Gerard Keane's Creation Rediscovered is one of the most comprehensive and readable books on the origins debate. Since Keane is Catholic, he includes chapters such as "The Position within Catholicism" and many references to the Catholic Church's role in the debate. However, Protestants will affirm Keane's spirited defense of the inerrancy of Scripture and his challenges to Catholic priests, schools, and theologians who undermine official Church teaching on the subject. Keane outlines just about all the arguments used by those in the "Creationist" and "Intelligent Design" movements. This tells me that he stays on top of the literature in the field--quite a challenge as the debate has heated up and expanded with even atheists attacking the credibility of evolution. While strongly advocating a young earth position, he allows for legitimate debate among Christians on this point.
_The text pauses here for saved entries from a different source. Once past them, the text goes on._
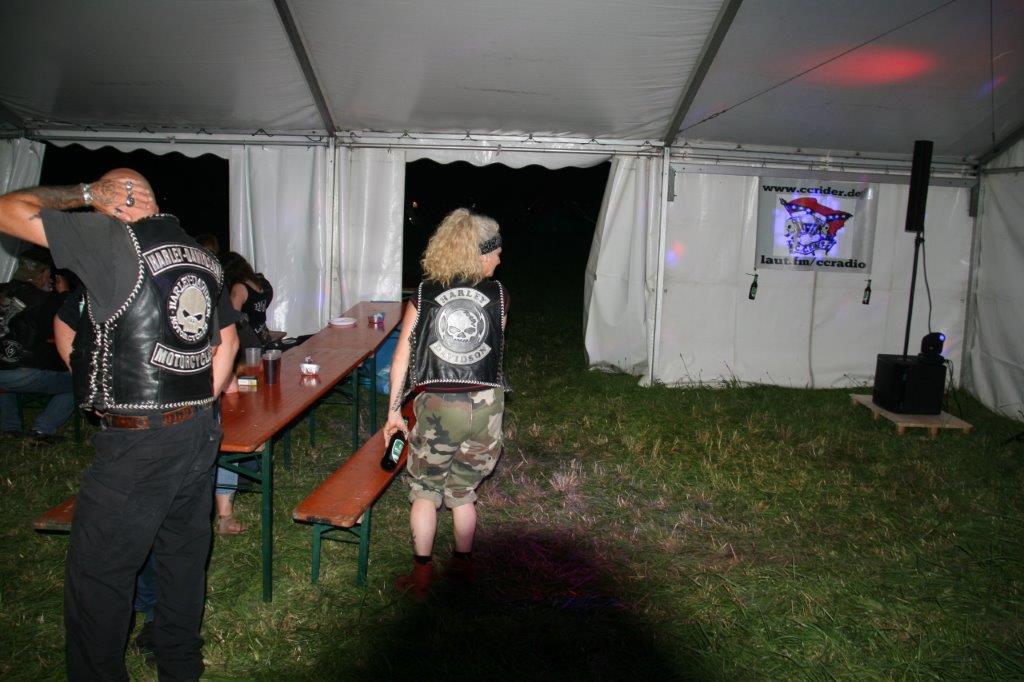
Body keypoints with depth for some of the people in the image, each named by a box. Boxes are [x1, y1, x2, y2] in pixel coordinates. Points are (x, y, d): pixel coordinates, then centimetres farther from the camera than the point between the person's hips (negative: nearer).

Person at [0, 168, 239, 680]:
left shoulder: (112, 239, -12)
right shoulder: (204, 258, 9)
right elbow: (228, 339, 18)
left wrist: (82, 194, 5)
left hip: (136, 445, -7)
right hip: (199, 435, 7)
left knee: (96, 579, 9)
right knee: (185, 558, 20)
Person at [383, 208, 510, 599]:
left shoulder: (424, 295, 3)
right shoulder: (498, 294, 3)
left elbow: (402, 356, 2)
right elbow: (496, 346, 10)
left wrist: (393, 410, 8)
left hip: (436, 405, -1)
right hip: (485, 405, 1)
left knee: (425, 489, 18)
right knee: (463, 490, 21)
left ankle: (421, 576, 19)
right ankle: (463, 566, 31)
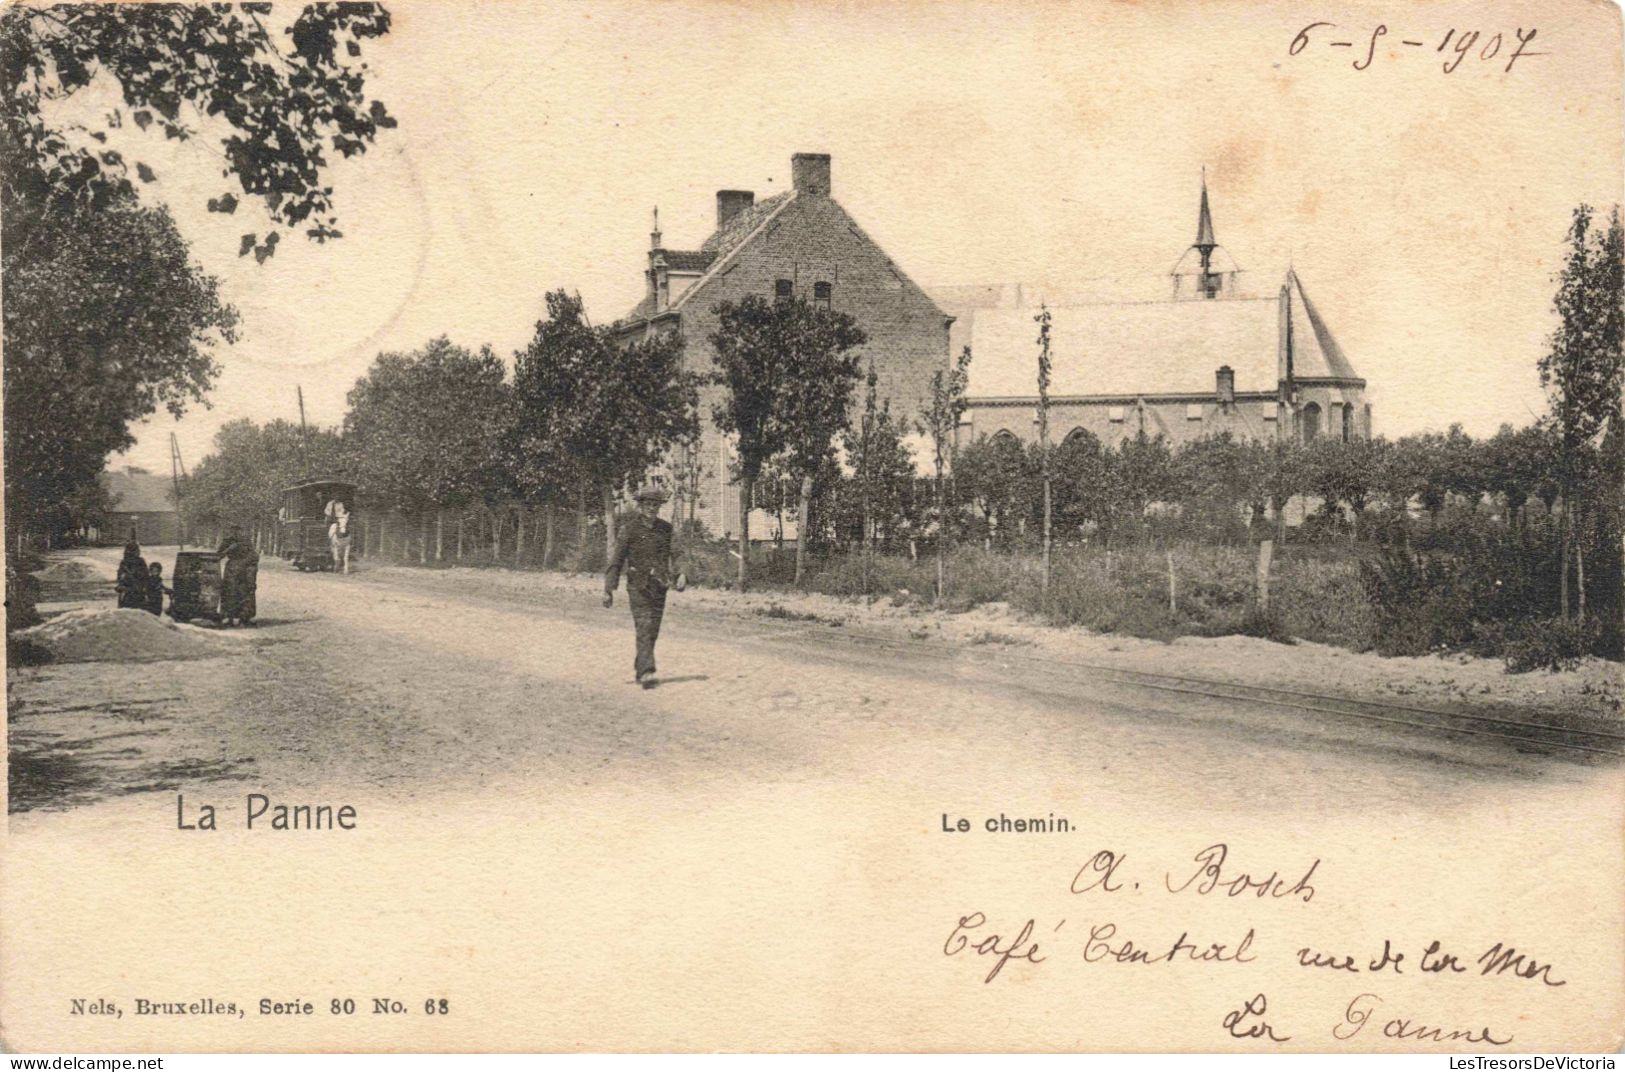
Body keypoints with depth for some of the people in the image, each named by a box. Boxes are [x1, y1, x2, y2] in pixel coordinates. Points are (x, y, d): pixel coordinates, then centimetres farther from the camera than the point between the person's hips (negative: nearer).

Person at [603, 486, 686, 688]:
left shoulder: (666, 529, 9)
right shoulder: (629, 529, -4)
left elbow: (675, 555, 17)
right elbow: (617, 559, -4)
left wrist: (681, 575, 0)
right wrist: (609, 589, -9)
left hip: (659, 586, 5)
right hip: (638, 586, -4)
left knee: (653, 631, 9)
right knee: (644, 629, -13)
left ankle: (639, 667, 26)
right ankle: (646, 672, -17)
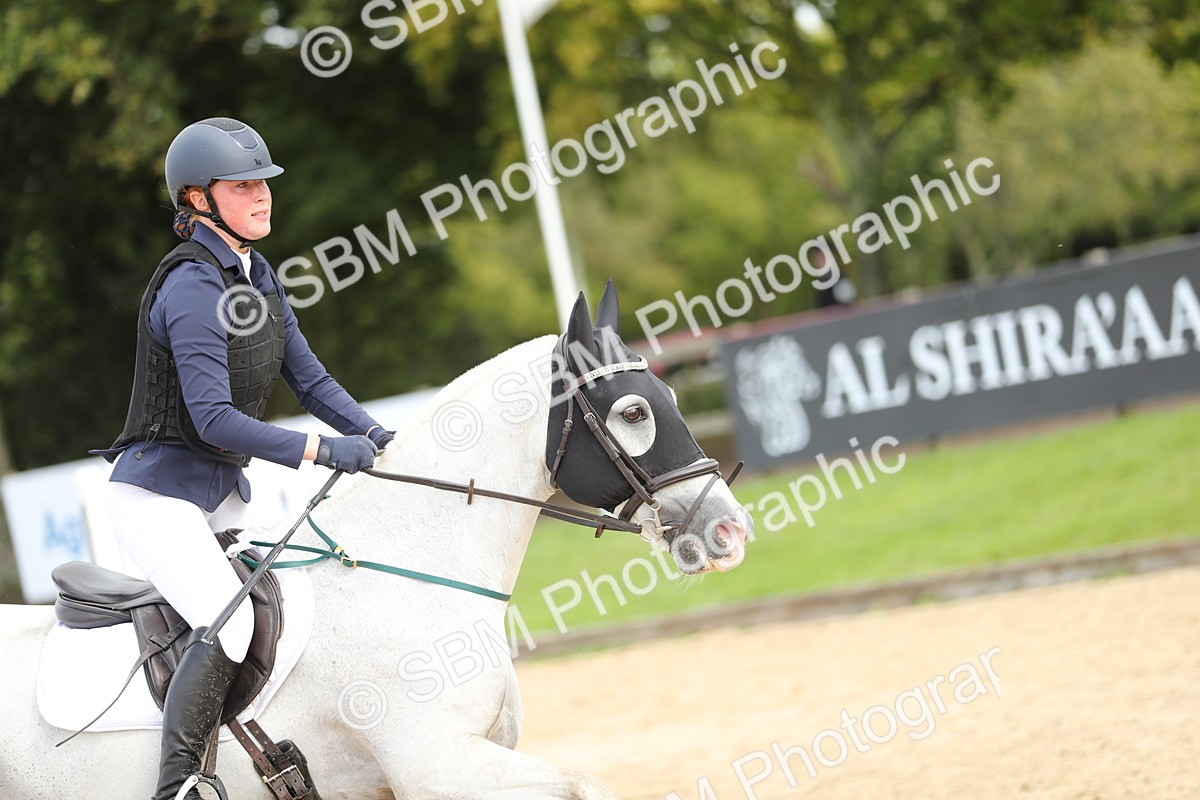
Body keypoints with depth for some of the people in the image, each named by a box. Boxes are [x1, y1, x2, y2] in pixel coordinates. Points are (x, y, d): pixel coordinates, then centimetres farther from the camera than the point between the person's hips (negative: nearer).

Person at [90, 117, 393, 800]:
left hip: (223, 488, 10)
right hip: (158, 490, -10)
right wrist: (321, 450, -31)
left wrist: (375, 436, -4)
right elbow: (215, 418, -27)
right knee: (229, 620, -25)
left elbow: (308, 376, 9)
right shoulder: (193, 289, -21)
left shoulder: (258, 276, 8)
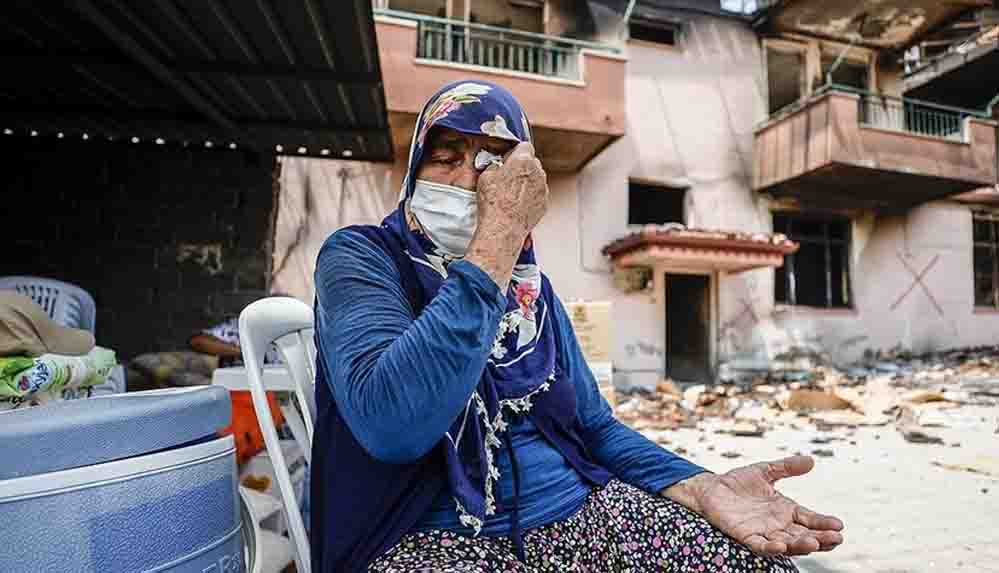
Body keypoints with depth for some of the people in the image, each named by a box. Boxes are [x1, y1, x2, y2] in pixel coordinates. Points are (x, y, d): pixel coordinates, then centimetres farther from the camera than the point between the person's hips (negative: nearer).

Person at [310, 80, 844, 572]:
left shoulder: (533, 288, 10)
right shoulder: (359, 257, -8)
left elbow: (595, 427, 10)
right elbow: (392, 427, -27)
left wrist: (700, 487, -9)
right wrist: (501, 232, -23)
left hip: (577, 512, 4)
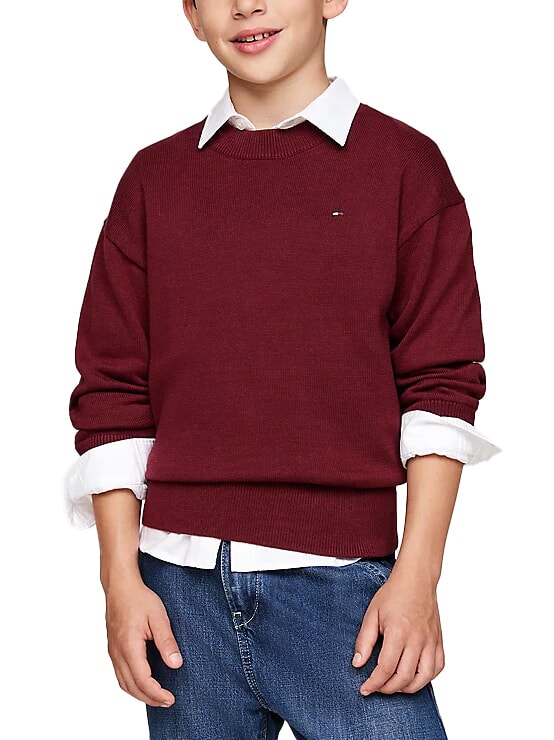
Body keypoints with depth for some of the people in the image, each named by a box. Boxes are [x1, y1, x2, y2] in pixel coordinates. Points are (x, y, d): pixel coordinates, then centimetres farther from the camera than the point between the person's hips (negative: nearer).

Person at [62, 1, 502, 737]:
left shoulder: (403, 163, 3)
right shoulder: (155, 177, 10)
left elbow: (441, 383, 0)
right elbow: (111, 388, 8)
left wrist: (416, 576, -8)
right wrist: (122, 580, 2)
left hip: (341, 583, -2)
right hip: (182, 583, 3)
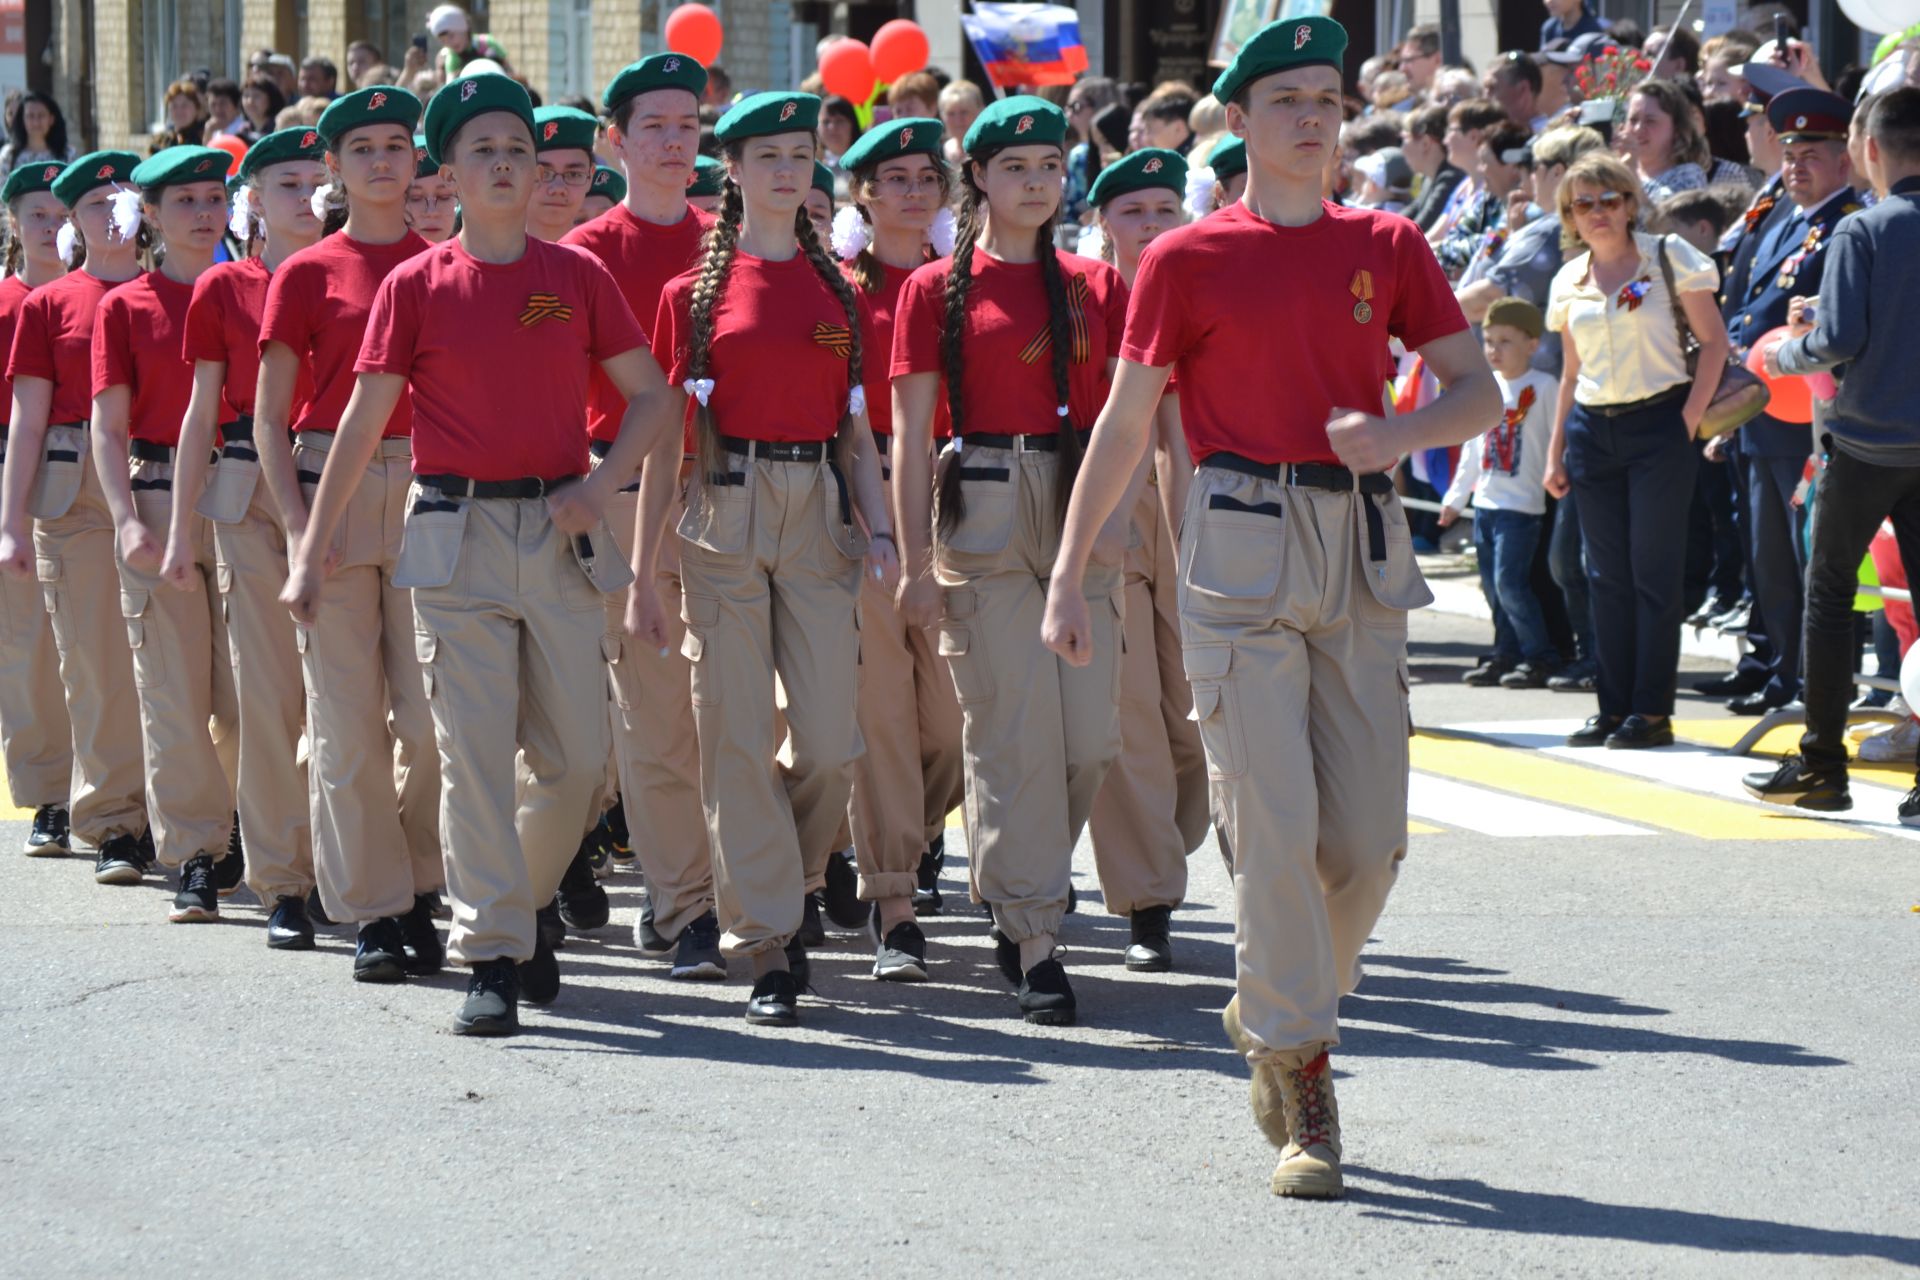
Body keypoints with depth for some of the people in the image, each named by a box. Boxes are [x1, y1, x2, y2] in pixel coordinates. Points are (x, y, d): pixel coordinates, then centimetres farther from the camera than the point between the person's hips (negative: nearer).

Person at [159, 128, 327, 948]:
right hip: (254, 500, -1)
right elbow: (203, 413, 7)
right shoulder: (224, 288, 5)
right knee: (270, 692, -1)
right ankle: (284, 886, 4)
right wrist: (181, 532, 4)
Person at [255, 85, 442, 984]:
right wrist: (295, 519, -9)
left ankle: (419, 896, 12)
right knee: (348, 717, 0)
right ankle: (373, 914, 6)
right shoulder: (307, 274, 3)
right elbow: (269, 416, 3)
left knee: (431, 715, -4)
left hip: (430, 495, 1)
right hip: (332, 492, -1)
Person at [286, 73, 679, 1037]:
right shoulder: (416, 284, 1)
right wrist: (310, 552, 1)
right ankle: (492, 958, -3)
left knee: (577, 754, 3)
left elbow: (651, 396, 10)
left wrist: (599, 485, -6)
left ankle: (524, 900, 28)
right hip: (458, 535, -2)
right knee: (475, 752, -6)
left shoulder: (578, 276, 5)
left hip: (560, 533, 2)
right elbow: (363, 421, 3)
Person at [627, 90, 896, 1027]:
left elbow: (856, 429, 15)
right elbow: (664, 436, 2)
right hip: (725, 518, -2)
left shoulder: (839, 293, 11)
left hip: (819, 518, 2)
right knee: (738, 739, -4)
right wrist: (642, 575, -1)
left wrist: (880, 529, -1)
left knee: (830, 746, -5)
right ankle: (768, 949, 1)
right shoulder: (694, 292, 3)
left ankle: (784, 881, 24)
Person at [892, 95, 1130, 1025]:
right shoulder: (937, 288, 2)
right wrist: (917, 560, -4)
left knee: (1091, 736, -1)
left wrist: (1117, 519, -1)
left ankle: (1017, 889, 22)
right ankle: (1033, 944, -2)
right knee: (1015, 732, -6)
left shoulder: (1097, 286, 10)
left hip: (1083, 516, 3)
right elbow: (910, 434, 1)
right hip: (985, 517, -3)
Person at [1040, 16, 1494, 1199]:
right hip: (1242, 548, -3)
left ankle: (1278, 1009, 26)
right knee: (1275, 823, -9)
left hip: (1364, 548, 3)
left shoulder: (1388, 247, 10)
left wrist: (1400, 433, -13)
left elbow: (1480, 388, 8)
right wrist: (1068, 575, 3)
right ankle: (1304, 1088, -3)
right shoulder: (1188, 261, 2)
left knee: (1371, 835, 1)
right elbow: (1125, 422, 5)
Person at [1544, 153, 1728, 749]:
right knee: (1607, 575, 6)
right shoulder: (1569, 282, 11)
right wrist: (1554, 452, 13)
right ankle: (1614, 707, 11)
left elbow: (1714, 340, -2)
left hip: (1657, 425, -5)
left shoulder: (1668, 257, -2)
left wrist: (1690, 418, -10)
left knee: (1654, 570, -5)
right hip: (1592, 431, 5)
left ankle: (1653, 710, -1)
This book is especially useful because of its arrangement. It has five primary sections: "The Basic Question, The Discoveries of Science, Christian Insights, The Influence of Evolution on Belief Systems," and "The Search for Meaning in Life." You can easily read sections out of order, and this is also true with many chapters. For example, if you already understand the contrasts between the theories of special creation and evolution as well as the idea of "theistic evolution," you might start with the second section, which deals with topics like the fossil record, dating, and genetics.
Keane deals with the fundamental theological problems of evolution as thoroughly as he does the scientific problems. Part IV that deals with belief systems contrasts theological and political results of Nazism, Communism, Humanism, and Christianity--very helpful for understanding the "big picture" consequences.
In Part V, Keane demonstrates the connection between beliefs about God, creation, and man with conclusions men have reached about meaning. Rejection of God and the Biblical explanation of life and its purpose lead to New Age thought, Freudian psychology, existentialism, and other false explanations. Keane also tries to address the problem of evil in the context of this discussion. He addresses very well the practical consequences of evil, but seems to miss making the key point that there has to be some external standard of good (God) for us to even define good or evil.
It takes just under 400 pages to cover so much territory. Although written for an adult audience, mature teens should be able to read through most sections without significant problems. However, teens might get lost in some of the quotes, since some are written at a more challenging level than Keane writes. Information is thoroughly footnoted and draws upon a very wide range of resources.